> **What to work on**
Please revise the items, everything from the line containing "世界杯在线(中国)唯一官方网站" down to the end of the items, swapping "Check-IN" for "Check-In" and keeping all else unchanged. Return only those lines and leave out the pictures.

> **Information provided**
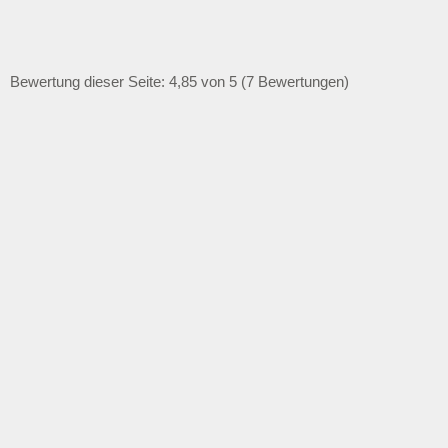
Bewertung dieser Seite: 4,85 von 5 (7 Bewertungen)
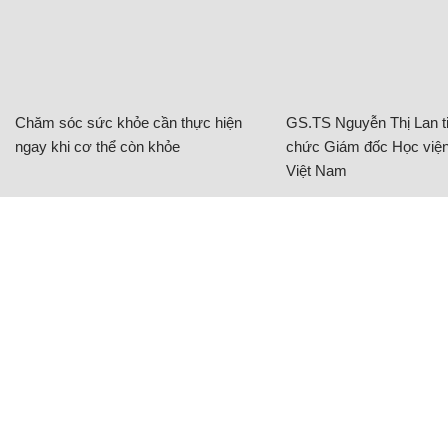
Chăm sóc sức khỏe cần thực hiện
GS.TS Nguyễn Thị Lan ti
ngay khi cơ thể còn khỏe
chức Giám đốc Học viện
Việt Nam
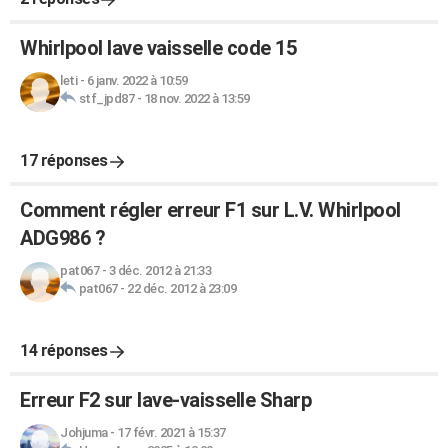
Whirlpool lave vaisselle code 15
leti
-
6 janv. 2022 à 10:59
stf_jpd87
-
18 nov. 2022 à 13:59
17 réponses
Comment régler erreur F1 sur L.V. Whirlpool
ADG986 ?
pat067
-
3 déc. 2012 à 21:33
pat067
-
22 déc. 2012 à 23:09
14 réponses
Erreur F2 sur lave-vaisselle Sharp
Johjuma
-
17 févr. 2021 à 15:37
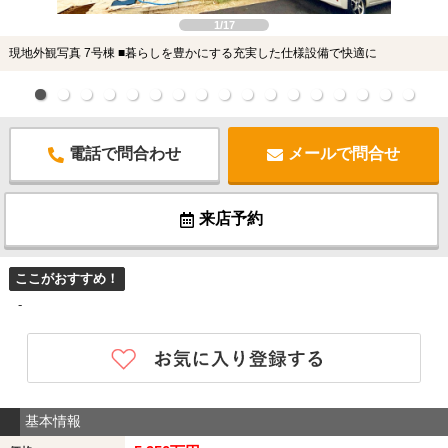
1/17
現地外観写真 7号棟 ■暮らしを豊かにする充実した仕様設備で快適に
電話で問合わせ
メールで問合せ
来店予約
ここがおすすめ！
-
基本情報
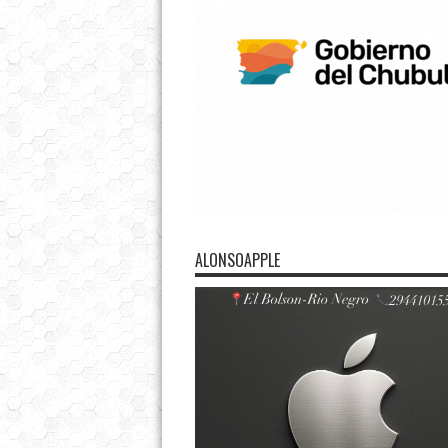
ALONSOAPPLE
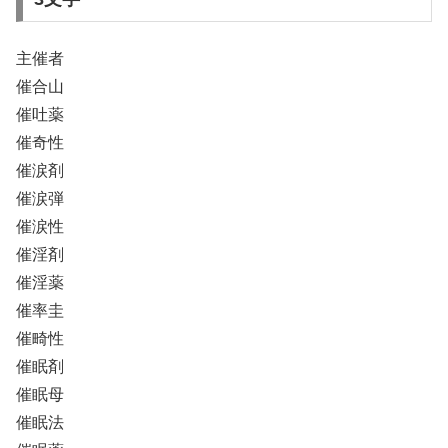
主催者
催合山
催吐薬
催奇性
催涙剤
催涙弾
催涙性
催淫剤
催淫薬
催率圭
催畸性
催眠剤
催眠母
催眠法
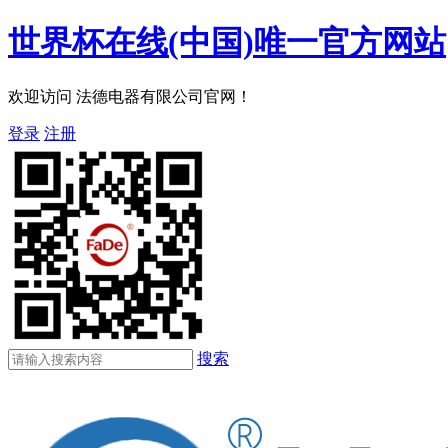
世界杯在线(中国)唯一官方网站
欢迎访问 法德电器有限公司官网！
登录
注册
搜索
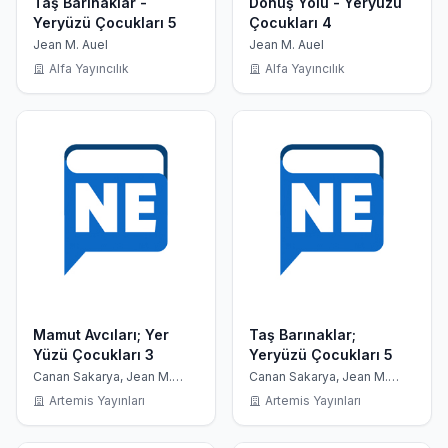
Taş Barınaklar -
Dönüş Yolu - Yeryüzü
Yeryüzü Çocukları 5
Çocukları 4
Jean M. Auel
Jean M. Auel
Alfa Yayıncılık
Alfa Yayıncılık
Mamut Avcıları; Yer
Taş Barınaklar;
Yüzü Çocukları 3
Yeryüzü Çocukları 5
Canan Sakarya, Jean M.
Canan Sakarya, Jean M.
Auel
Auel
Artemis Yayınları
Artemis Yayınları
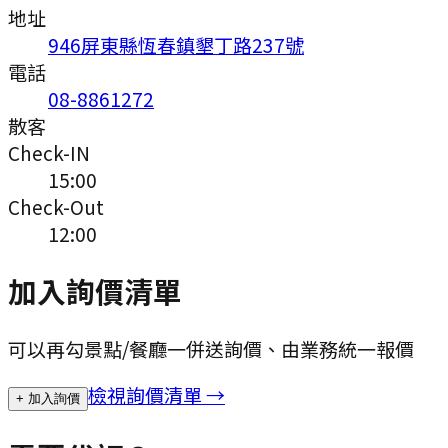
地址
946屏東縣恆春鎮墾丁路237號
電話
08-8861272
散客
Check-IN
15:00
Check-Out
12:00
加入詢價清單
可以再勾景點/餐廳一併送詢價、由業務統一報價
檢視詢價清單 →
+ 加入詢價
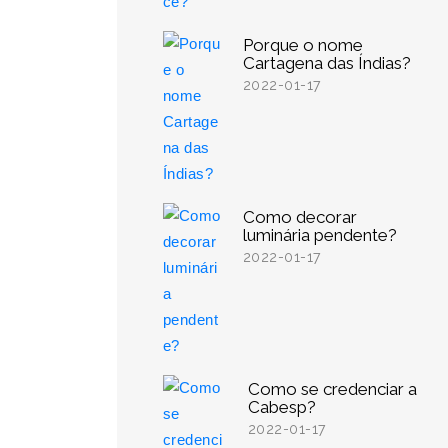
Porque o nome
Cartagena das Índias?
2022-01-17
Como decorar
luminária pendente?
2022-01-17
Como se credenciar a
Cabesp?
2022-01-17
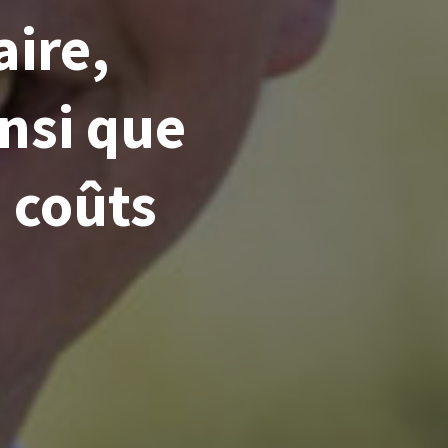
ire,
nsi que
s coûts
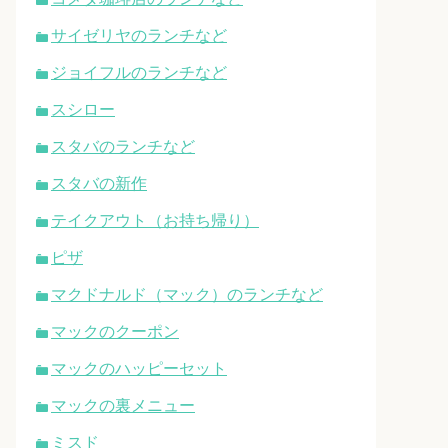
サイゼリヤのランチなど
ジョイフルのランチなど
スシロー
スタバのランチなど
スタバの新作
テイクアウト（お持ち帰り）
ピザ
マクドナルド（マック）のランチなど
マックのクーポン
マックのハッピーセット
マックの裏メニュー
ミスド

> **Task output**
世界杯在线(中国)唯一官方网站
欢迎访问 法德电器有限公司官网！
登录
注册
搜索
Taş Barınaklar -
Dönüş Yolu - Yeryüzü
Yeryüzü Çocukları 5
Çocukları 4
Jean M. Auel
Jean M. Auel
Alfa Yayıncılık
Alfa Yayıncılık
Mamut Avcıları; Yer
Taş Barınaklar;
Yüzü Çocukları 3
Yeryüzü Çocukları 5
Canan Sakarya, Jean M.
Canan Sakarya, Jean M.
Auel
Auel
Artemis Yayınları
Artemis Yayınları
地址
946屏東縣恆春鎮墾丁路237號
電話
08-8861272
散客
Check-In
15:00
Check-Out
12:00
加入詢價清單
可以再勾景點/餐廳一併送詢價、由業務統一報價
檢視詢價清單 →
+ 加入詢價
Porque o nome
Cartagena das Índias?
2022-01-17
Como decorar
luminária pendente?
2022-01-17
Como se credenciar a
Cabesp?
2022-01-17
ire,
nsi que
s coûts
サイゼリヤのランチなど
ジョイフルのランチなど
スシロー
スタバのランチなど
スタバの新作
テイクアウト（お持ち帰り）
ピザ
マクドナルド（マック）のランチなど
マックのクーポン
マックのハッピーセット
マックの裏メニュー
ミスド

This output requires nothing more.